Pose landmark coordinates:
◆ ◆ ◆ ◆

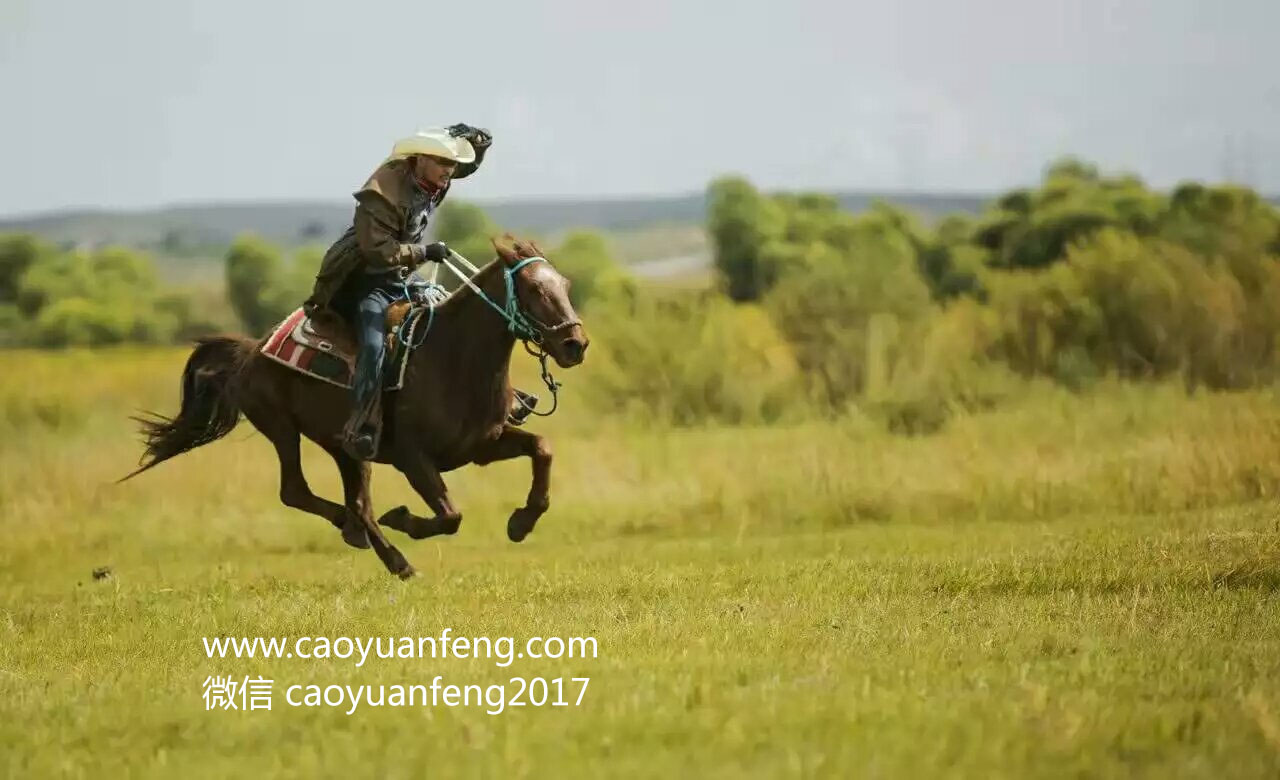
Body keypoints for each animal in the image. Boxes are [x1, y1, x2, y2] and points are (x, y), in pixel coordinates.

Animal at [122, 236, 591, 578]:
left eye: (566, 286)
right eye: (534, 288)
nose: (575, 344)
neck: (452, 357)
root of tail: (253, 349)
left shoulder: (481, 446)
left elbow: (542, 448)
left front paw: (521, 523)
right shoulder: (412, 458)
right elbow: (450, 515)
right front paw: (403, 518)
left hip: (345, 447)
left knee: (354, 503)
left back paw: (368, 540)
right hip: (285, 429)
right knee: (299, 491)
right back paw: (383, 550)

◆ ◆ ◆ ◆

The answer is the full set of records printed exactly, less the pictures.

Body keypoints for each animal in the image. Boxes are [x1, y1, x2, y2] and points are (x, y), in pixel coordinates.

Animal at [122, 236, 591, 578]:
left eye: (566, 286)
right eye: (534, 288)
nose: (575, 344)
neck: (452, 357)
root of tail: (253, 349)
left shoulder: (481, 446)
left elbow: (542, 448)
left front paw: (521, 523)
right shoulder: (412, 458)
right elbow: (450, 515)
right front paw: (403, 518)
left hip: (345, 447)
left knee: (354, 503)
left back paw: (368, 540)
right hip: (285, 429)
right knee: (299, 491)
right back paw: (383, 550)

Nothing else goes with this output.